Türkiye’de Anayasalar’ın kalıcı olmamalarının üç sebebi vardır. Birincisi genellikle Tepki Anayasası olmalarıdır. İkincisi, Hükümetlere güvenilmediği için çok ayrıntılı yazılmış olmalarıdır. Üçüncüsü ise vatandaşın Anayasa ile bir ilgisinin olmamasıdır. Vatandaş toplumsal sözleşmeyi ya okumadan imzalar veya Meclis değiştirir, vatandaşın haberi olmaz.
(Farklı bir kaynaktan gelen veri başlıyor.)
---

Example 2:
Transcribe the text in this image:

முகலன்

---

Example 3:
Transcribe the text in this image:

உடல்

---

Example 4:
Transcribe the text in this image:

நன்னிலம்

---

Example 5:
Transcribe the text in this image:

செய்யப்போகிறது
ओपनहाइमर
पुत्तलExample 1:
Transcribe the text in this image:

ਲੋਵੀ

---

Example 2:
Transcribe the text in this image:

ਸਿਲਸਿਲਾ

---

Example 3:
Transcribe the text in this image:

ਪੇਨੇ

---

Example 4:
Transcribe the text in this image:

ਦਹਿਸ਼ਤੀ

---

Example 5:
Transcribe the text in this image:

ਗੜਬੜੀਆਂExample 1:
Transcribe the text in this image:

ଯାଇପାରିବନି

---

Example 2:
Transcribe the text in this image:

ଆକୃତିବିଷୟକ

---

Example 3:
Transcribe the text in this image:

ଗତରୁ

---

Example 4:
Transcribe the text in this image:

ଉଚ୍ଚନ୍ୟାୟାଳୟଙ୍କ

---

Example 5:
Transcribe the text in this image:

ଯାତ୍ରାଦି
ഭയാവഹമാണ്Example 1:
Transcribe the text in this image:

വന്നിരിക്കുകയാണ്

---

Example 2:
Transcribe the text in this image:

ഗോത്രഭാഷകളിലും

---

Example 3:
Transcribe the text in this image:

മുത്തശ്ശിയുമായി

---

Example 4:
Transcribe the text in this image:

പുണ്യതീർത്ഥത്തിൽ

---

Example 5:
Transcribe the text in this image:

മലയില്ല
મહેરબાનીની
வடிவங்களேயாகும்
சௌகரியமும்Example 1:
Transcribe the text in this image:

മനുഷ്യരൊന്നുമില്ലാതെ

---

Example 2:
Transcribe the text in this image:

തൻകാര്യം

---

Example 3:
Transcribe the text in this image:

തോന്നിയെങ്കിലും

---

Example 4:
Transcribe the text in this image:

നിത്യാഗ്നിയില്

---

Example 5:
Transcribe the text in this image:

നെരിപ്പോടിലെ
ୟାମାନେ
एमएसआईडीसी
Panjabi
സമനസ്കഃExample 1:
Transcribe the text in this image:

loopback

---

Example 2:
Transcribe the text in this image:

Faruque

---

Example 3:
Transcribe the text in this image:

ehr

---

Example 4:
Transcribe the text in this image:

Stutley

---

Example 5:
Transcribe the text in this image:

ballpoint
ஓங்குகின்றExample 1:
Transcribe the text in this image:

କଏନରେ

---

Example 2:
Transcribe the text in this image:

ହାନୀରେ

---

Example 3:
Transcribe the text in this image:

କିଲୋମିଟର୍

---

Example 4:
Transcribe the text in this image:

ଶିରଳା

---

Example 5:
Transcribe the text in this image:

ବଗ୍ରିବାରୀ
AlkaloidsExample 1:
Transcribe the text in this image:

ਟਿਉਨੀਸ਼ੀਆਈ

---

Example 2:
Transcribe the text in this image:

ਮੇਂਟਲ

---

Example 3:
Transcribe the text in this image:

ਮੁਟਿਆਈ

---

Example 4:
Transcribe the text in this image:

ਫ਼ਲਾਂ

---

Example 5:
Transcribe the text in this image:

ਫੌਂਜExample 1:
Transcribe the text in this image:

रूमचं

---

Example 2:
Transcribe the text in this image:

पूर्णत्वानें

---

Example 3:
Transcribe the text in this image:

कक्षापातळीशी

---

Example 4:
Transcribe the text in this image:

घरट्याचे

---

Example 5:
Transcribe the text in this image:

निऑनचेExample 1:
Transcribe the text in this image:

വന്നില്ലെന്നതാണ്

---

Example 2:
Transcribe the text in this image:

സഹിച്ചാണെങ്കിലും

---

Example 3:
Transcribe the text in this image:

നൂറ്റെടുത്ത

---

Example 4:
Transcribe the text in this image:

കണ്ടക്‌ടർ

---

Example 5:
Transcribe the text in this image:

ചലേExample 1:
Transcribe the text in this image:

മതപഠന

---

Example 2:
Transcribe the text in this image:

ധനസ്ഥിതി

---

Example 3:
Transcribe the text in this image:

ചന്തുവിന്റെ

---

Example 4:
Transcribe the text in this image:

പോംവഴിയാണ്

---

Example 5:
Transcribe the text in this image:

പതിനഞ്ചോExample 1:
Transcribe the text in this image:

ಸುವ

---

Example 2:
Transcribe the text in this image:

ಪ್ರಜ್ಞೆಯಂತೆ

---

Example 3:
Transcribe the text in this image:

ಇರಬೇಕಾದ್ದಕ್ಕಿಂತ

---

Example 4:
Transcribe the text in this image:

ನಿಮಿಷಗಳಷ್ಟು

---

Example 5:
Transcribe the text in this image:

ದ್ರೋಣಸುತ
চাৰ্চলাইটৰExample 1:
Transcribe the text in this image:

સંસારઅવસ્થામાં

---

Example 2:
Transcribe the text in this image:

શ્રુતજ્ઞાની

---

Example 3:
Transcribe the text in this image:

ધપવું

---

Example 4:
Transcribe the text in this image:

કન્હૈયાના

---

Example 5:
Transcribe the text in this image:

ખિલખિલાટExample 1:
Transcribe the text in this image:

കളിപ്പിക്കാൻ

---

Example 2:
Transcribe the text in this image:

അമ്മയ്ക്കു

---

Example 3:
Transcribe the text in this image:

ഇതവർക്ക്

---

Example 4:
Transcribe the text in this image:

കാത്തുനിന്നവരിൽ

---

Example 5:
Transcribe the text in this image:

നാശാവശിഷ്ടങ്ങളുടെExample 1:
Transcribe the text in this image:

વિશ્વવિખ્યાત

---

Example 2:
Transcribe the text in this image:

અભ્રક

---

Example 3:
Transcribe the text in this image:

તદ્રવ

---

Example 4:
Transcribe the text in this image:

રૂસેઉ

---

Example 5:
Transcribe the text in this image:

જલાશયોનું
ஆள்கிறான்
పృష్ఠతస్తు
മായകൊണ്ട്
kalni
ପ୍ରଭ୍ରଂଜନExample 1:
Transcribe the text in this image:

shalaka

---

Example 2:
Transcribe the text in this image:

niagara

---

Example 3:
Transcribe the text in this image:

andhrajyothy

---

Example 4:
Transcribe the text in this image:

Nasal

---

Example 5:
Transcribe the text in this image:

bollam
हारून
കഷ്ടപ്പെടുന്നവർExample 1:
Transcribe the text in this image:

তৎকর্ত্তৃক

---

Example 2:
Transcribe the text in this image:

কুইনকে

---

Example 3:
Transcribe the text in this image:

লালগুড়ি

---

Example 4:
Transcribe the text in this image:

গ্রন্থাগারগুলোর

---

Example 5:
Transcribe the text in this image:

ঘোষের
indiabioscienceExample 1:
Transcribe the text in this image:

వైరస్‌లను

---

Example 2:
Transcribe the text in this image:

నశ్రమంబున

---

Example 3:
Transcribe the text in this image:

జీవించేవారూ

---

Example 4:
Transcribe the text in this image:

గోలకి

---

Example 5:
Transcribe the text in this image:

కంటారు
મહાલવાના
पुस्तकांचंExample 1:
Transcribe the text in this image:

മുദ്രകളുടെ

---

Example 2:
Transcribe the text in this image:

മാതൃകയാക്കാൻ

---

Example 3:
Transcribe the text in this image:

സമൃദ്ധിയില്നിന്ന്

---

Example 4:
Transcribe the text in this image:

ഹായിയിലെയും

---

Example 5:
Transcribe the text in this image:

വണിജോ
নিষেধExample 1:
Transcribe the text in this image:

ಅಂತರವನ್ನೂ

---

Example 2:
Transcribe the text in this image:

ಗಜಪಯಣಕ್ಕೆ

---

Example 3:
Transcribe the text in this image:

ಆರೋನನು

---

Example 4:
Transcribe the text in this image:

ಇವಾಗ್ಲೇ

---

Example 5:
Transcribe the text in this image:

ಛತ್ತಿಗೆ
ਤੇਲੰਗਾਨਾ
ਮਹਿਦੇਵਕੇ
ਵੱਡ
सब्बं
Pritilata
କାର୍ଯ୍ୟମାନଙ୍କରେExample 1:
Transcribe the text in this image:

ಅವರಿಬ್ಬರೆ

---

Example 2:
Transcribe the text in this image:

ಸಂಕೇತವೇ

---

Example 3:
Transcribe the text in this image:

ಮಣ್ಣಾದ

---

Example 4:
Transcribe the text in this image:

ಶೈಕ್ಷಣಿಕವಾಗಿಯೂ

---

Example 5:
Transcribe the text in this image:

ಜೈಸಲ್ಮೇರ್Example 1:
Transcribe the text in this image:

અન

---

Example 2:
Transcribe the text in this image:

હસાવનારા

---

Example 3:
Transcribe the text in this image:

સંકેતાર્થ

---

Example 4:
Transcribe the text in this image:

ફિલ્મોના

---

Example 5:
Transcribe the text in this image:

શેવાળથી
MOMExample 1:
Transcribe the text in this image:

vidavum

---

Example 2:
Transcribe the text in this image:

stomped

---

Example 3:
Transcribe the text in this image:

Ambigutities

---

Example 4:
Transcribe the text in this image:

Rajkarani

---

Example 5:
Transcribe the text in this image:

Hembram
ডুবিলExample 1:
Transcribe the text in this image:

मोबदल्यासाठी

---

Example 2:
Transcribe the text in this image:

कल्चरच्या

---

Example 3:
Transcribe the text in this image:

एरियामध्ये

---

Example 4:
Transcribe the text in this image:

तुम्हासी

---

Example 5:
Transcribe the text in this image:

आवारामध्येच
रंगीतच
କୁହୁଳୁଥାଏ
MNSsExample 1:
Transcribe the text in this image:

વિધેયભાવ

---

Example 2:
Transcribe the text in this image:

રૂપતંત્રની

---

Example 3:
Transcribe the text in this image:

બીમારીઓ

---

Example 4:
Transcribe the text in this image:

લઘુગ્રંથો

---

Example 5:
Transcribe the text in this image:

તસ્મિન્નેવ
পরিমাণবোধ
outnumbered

Bu şekilde olunca da, biz de olduğu gibi her 10-20 yılda yeni değişiklik gündeme gelir. Ümit ederiz ki, bu kez geçmişten ders alınır ve her aşamada doğru bir yöntem izlenir.

Demokrasinin fikir babalarından Rousseau, 250 yıl önce demiş ki, bir toplum eşitlik, özgürlük ve adalet üzerinde ayakta durur, bunun için de toplumsal uzlaşma gereklidir. Anayasa işte bu uzlaşmanın-bu sözleşmenin metnidir.

Ancak sadece Anayasa değişikliği tek başına yeterli değildir. Aynı zamanda, Anayasa’yı uygulayacak olanlarda, siyasette, bürokraside, yargıda ve onlar üzerinde etkili kesimlerde bir zihniyet değişimi de gerekir.

2600 sene önce Konfüçyüs Yasası şöyle diyor: “Sözcüklere aynı anlamı yüklemeyen toplumlarda anlaşmazlık, kargaşa vardır”.

Eğer toplum, laiklik ilkesinin ne olduğu konusunda bir uzlaşmaya varmıyor ise, bunu Anayasa’ya yazmak yeterli çözüm değildir. Aynı şekilde demokrasi, vatandaşlık hakkı, çağdaş devlet, çağdaş eğitim, çağdaş pazar ekonomisi kavramlarında da bir uzlaşma gerekir ki, Anayasa istenen faydayı sağlasın.

Değerli Konuklar,

Kapsamlı bir Anayasa değişikliği aceleye getirilmemelidir. Şu anda vatandaşın öncelik sırasında Anayasa’nın ilk madde olduğunu da kimse söyleyemez. Bu nedenle bu süreçte geniş bir tartışma dönemi olmalıdır. Bir Anayasa metni üzerinde toplumun her kesimi tartışmalı, öneri ve itirazlarını sunmalıdır.

Demokrasi, farklılıkların birlikte yaşama biçimidir. Çoğulculuk, sayıdan çok farklılıktan kaynaklanır. Demokrasinin amacı, farklılıkları yok etmek değil, uzlaştırmaktır.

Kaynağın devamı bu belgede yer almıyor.